Parenting and family influencers in Illinois are now made to pay their children 15% of earnings when they’re featured in content.
With the rise of family influencers, allowing families to earn money from posting monetized on social media platforms, more states and countries are looking into creating new laws to keep up with the new career path.
A new amendment to Illinois’ Child Labor Law went into effect on July 1, 2024, to protect the children of influencers. The amendment requires that children who appear on their parent or guardian’s social media profile be paid for appearances.
The bill, which was passed in 2023, specifically states that children under the age of 16 should receive 15% of an influencer’s gross earnings if they appear in at least 30% of monetized content online.
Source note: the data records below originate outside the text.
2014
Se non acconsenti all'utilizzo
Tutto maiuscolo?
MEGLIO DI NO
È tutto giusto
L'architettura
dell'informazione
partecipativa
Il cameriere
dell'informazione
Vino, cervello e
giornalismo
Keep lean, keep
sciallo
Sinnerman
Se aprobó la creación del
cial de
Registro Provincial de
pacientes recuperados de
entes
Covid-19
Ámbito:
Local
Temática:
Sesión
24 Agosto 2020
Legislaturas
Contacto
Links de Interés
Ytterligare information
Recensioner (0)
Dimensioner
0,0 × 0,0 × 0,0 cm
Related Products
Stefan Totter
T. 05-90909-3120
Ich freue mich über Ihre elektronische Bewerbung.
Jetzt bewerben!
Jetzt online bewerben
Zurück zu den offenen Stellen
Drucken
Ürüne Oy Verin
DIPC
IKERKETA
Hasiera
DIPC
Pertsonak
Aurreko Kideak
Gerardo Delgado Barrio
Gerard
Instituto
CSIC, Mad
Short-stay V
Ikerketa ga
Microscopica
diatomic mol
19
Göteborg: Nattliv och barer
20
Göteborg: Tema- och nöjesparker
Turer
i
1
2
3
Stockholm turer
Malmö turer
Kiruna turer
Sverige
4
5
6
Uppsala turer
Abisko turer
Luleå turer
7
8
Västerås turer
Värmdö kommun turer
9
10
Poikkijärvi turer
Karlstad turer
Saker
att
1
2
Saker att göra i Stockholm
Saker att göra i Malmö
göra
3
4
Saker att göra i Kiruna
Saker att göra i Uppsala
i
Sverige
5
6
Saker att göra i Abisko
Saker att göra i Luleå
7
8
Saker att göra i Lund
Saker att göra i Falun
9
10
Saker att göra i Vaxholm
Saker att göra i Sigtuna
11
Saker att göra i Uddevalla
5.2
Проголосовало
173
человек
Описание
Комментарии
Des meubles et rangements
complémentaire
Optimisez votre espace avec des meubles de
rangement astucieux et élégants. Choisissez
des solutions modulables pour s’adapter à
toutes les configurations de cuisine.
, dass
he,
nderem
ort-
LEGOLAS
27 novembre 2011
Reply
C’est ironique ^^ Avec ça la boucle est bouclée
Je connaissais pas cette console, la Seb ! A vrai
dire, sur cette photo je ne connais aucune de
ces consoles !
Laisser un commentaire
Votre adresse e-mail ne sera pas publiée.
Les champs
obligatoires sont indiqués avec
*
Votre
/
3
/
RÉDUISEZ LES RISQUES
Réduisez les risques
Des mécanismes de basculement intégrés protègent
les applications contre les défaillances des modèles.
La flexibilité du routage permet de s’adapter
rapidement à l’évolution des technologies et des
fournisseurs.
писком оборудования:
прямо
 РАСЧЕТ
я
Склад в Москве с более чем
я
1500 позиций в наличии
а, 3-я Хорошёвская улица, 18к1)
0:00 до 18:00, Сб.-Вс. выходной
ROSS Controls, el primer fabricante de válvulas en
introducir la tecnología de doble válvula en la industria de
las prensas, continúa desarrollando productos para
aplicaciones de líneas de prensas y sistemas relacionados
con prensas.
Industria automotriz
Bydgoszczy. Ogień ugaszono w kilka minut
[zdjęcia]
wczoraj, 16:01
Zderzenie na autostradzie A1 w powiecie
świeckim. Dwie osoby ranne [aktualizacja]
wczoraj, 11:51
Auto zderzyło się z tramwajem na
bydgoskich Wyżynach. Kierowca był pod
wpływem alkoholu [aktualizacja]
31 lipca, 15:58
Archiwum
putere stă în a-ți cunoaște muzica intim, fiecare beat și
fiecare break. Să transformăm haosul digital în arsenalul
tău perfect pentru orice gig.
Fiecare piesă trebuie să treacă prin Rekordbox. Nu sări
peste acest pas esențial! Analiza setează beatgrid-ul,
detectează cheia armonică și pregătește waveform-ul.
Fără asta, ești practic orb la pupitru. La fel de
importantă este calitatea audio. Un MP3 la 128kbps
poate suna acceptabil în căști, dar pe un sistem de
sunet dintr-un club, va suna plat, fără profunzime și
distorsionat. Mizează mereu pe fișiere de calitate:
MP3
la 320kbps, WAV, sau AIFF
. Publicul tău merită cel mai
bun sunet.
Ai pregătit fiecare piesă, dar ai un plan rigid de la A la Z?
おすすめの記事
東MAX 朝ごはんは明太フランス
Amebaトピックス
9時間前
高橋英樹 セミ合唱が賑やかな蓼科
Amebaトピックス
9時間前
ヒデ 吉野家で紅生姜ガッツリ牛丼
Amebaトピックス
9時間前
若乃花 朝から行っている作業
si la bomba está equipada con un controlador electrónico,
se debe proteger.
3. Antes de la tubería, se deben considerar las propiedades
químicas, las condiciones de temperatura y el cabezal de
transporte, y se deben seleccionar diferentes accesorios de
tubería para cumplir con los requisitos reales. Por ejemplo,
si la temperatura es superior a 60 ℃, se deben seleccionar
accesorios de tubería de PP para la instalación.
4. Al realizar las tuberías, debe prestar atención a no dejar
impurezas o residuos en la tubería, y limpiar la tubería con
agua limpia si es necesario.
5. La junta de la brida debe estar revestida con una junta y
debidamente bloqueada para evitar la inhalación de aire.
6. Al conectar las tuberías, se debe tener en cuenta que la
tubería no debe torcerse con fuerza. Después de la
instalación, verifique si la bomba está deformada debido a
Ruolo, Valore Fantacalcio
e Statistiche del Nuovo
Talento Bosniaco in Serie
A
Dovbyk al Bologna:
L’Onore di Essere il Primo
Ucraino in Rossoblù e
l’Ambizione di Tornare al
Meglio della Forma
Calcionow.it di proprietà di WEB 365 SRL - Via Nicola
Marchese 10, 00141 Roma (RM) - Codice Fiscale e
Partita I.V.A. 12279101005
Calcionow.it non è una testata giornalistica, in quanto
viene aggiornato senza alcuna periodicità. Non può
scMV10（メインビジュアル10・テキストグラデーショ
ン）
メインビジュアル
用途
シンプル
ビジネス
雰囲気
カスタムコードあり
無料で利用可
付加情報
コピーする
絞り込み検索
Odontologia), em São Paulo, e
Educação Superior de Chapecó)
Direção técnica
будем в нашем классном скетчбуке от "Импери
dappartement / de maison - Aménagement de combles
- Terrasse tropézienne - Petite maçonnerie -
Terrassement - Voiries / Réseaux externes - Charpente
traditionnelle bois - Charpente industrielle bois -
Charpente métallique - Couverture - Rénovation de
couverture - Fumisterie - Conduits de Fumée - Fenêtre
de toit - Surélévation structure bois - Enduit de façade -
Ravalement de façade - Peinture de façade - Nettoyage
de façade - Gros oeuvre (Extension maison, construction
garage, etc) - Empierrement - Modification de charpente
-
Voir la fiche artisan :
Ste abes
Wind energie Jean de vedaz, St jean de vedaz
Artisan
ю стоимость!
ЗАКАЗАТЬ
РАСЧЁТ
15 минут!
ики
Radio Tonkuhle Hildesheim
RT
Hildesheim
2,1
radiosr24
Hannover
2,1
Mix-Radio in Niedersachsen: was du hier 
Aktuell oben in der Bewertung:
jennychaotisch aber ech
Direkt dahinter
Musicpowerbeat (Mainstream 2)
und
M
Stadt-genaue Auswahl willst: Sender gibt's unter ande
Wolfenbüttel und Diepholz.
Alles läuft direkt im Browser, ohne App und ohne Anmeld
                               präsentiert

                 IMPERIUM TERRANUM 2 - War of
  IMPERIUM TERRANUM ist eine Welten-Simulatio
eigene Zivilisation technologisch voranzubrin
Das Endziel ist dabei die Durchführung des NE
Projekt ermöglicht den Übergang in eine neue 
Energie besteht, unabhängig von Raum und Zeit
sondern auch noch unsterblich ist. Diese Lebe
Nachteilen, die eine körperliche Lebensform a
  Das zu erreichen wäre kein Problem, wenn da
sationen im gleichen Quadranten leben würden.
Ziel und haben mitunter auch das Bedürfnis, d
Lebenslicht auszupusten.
The parents or caregivers must put the earnings into a trust account.
This will be supervised by requiring the parents to report to the Illinois Department of Labor how much money they made, what hours the child worked to produce the content, and how much they deposited into the child’s trust account.
The money is required to be held in the child’s name until they become 18 years old.
This law also states that the child is allowed to request the deletion of content featuring themselves, and should the adult not comply, the minor has the ability to sue for damages.
Illinois is the first state in the country to enact such a law, different versions of which other states, including Washington, Maryland, and California, are considering as the influencing industry, specifically for parents, continues to grow.
Speaking about the new legislation, Johanna Grange, a mom of two and the co-founder of Oak Street Social, a Chicago-based social media marketing firm, appeared on Good Morning America saying: “Social media has become the premium for getting your brand out to a large audience.